## Directions for this task
Transcribe each record exactly; skip any picture.

(Source records)
*** Begin section ***

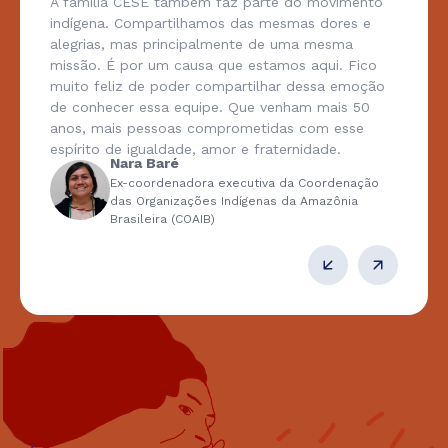
A família CESE também faz parte do movimento
indígena. Compartilhamos das mesmas dores e
alegrias, mas principalmente de uma mesma
missão. É por um causa que estamos aqui. Fico
muito feliz de poder compartilhar dessa emoção
de conhecer essa equipe. Que venham mais 50
anos, mais pessoas comprometidas com esse
espírito de igualdade, amor e fraternidade.
Nara Baré
Ex-coordenadora executiva da Coordenação
das Organizações Indígenas da Amazônia
Brasileira (COAIB)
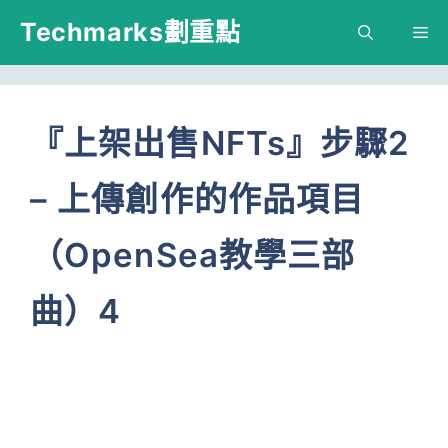
跳
Techmarks劃重點
M
至
主
要
『上架出售NFTs』步驟2
內
– 上傳創作的作品項目
容
（OpenSea教學三部
曲）4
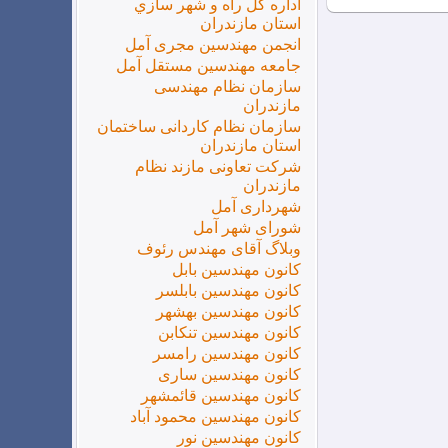
اداره كل راه و شهر سازي
استان مازندران
انجمن مهندسین مجری آمل
جامعه مهندسین مستقل آمل
سازمان نظام مهندسی
مازندران
سازمان نظام کاردانی ساختمان
استان مازندران
شرکت تعاونی مازند نظام
مازندران
شهرداری آمل
شورای شهر آمل
وبلاگ آقای مهندس رئوف
کانون مهندسین بابل
کانون مهندسین بابلسر
کانون مهندسین بهشهر
کانون مهندسین تنکابن
کانون مهندسین رامسر
کانون مهندسین ساری
کانون مهندسین قائمشهر
کانون مهندسین محمود آباد
کانون مهندسین نور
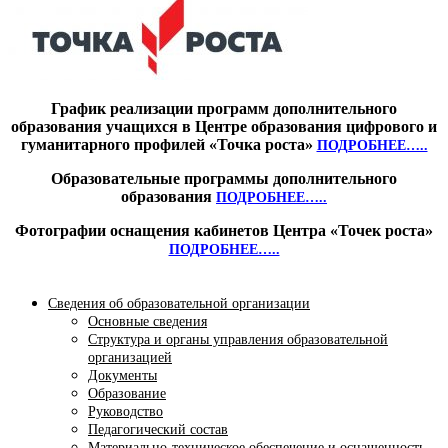
График реализации программ дополнительного
образования учащихся в Центре образования цифрового и
гуманитарного профилей «Точка роста»
ПОДРОБНЕЕ…..
Образовательные программы дополнительного
образования
ПОДРОБНЕЕ…..
Фотографии оснащения кабинетов Центра «Точек роста»
ПОДРОБНЕЕ…..
Сведения об образовательной организации
Основные сведения
Структура и органы управления образовательной
организацией
Документы
Образование
Руководство
Педагогический состав
Материально-техническое обеспечение и оснащенность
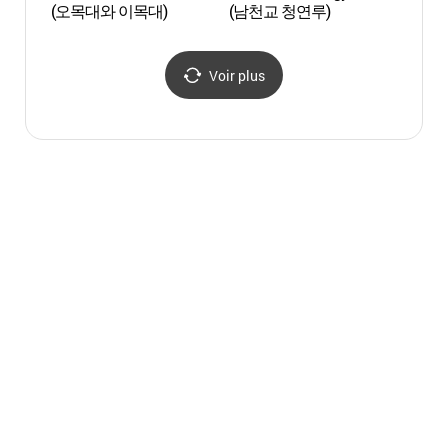
(오목대와 이목대)
(남천교 청연루)
(어진
Voir plus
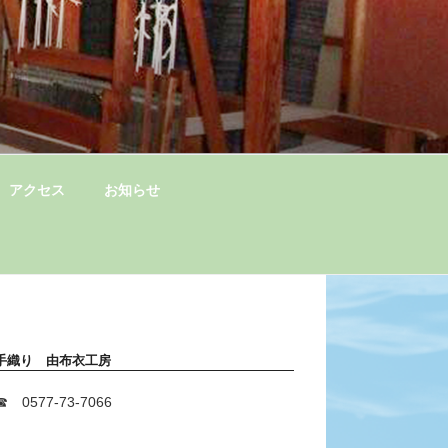
アクセス
お知らせ
手織り 由布衣工房
☎ 0577-73-7066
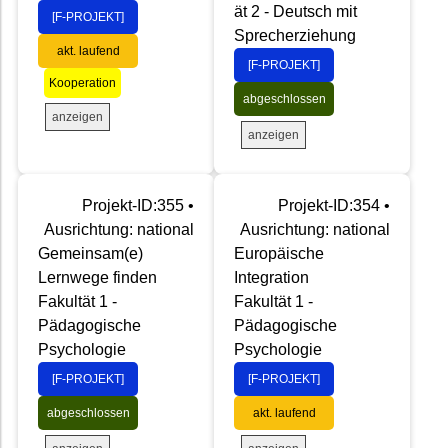
ät 2 - Deutsch mit
[F-PROJEKT]
Sprecherziehung
akt. laufend
[F-PROJEKT]
Kooperation
abgeschlossen
anzeigen
anzeigen
Projekt-ID:355 •
Projekt-ID:354 •
Ausrichtung: national
Ausrichtung: national
Gemeinsam(e)
Europäische
Lernwege finden
Integration
Fakultät 1 -
Fakultät 1 -
Pädagogische
Pädagogische
Psychologie
Psychologie
[F-PROJEKT]
[F-PROJEKT]
abgeschlossen
akt. laufend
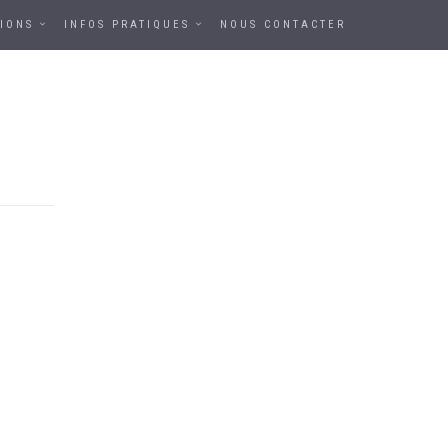
IONS
INFOS PRATIQUES
NOUS CONTACTER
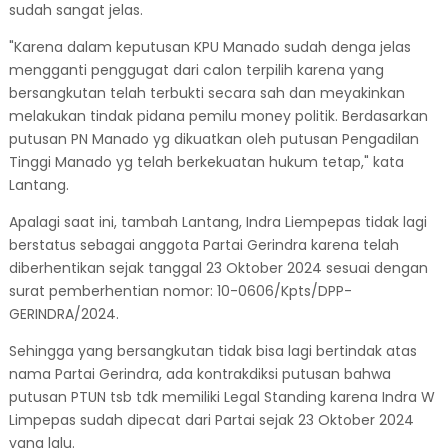
sudah sangat jelas.
"Karena dalam keputusan KPU Manado sudah denga jelas
mengganti penggugat dari calon terpilih karena yang
bersangkutan telah terbukti secara sah dan meyakinkan
melakukan tindak pidana pemilu money politik. Berdasarkan
putusan PN Manado yg dikuatkan oleh putusan Pengadilan
Tinggi Manado yg telah berkekuatan hukum tetap," kata
Lantang.
Apalagi saat ini, tambah Lantang, Indra Liempepas tidak lagi
berstatus sebagai anggota Partai Gerindra karena telah
diberhentikan sejak tanggal 23 Oktober 2024 sesuai dengan
surat pemberhentian nomor: 10-0606/Kpts/DPP-
GERINDRA/2024.
Sehingga yang bersangkutan tidak bisa lagi bertindak atas
nama Partai Gerindra, ada kontrakdiksi putusan bahwa
putusan PTUN tsb tdk memiliki Legal Standing karena Indra W
Limpepas sudah dipecat dari Partai sejak 23 Oktober 2024
yang lalu.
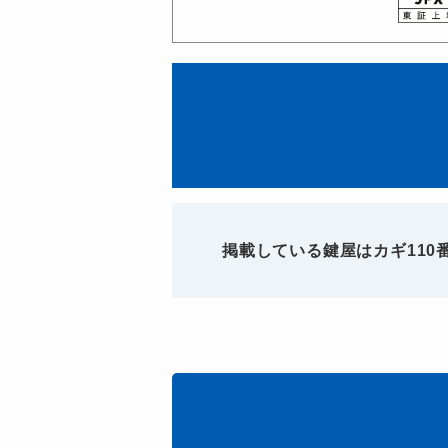
掲載している鍵屋はカギ11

*** End section ***

## Solution below
A família CESE também faz parte do movimento
indígena. Compartilhamos das mesmas dores e
alegrias, mas principalmente de uma mesma
missão. É por um causa que estamos aqui. Fico
muito feliz de poder compartilhar dessa emoção
de conhecer essa equipe. Que venham mais 50
anos, mais pessoas comprometidas com esse
espírito de igualdade, amor e fraternidade.
Nara Baré
Ex-coordenadora executiva da Coordenação
das Organizações Indígenas da Amazônia
Brasileira (COAIB)
跳
Techmarks劃重點
M
至
主
要
『上架出售NFTs』步驟2
內
– 上傳創作的作品項目
容
（OpenSea教學三部
曲）4
اداره كل راه و شهر سازي
استان مازندران
انجمن مهندسین مجری آمل
جامعه مهندسین مستقل آمل
سازمان نظام مهندسی
مازندران
سازمان نظام کاردانی ساختمان
استان مازندران
شرکت تعاونی مازند نظام
مازندران
شهرداری آمل
شورای شهر آمل
وبلاگ آقای مهندس رئوف
کانون مهندسین بابل
کانون مهندسین بابلسر
کانون مهندسین بهشهر
کانون مهندسین تنکابن
کانون مهندسین رامسر
کانون مهندسین ساری
کانون مهندسین قائمشهر
کانون مهندسین محمود آباد
کانون مهندسین نور
График реализации программ дополнительного
образования учащихся в Центре образования цифрового и
гуманитарного профилей «Точка роста»
ПОДРОБНЕЕ…..
Образовательные программы дополнительного
образования
ПОДРОБНЕЕ…..
Фотографии оснащения кабинетов Центра «Точек роста»
ПОДРОБНЕЕ…..
Сведения об образовательной организации
Основные сведения
Структура и органы управления образовательной
организацией
Документы
Образование
Руководство
Педагогический состав
Материально-техническое обеспечение и оснащенность
(오목대와 이목대)
(남천교 청연루)
(어진
Voir plus
アクセス
お知らせ
手織り 由布衣工房
☎ 0577-73-7066
ät 2 - Deutsch mit
[F-PROJEKT]
Sprecherziehung
akt. laufend
[F-PROJEKT]
Kooperation
abgeschlossen
anzeigen
anzeigen
Projekt-ID:355 •
Projekt-ID:354 •
Ausrichtung: national
Ausrichtung: national
Gemeinsam(e)
Europäische
Lernwege finden
Integration
Fakultät 1 -
Fakultät 1 -
Pädagogische
Pädagogische
Psychologie
Psychologie
[F-PROJEKT]
[F-PROJEKT]
abgeschlossen
akt. laufend
IONS
INFOS PRATIQUES
NOUS CONTACTER
sudah sangat jelas.
"Karena dalam keputusan KPU Manado sudah denga jelas
mengganti penggugat dari calon terpilih karena yang
bersangkutan telah terbukti secara sah dan meyakinkan
melakukan tindak pidana pemilu money politik. Berdasarkan
putusan PN Manado yg dikuatkan oleh putusan Pengadilan
Tinggi Manado yg telah berkekuatan hukum tetap," kata
Lantang.
Apalagi saat ini, tambah Lantang, Indra Liempepas tidak lagi
berstatus sebagai anggota Partai Gerindra karena telah
diberhentikan sejak tanggal 23 Oktober 2024 sesuai dengan
surat pemberhentian nomor: 10-0606/Kpts/DPP-
GERINDRA/2024.
Sehingga yang bersangkutan tidak bisa lagi bertindak atas
nama Partai Gerindra, ada kontrakdiksi putusan bahwa
putusan PTUN tsb tdk memiliki Legal Standing karena Indra W
Limpepas sudah dipecat dari Partai sejak 23 Oktober 2024
yang lalu.
掲載している鍵屋はカギ11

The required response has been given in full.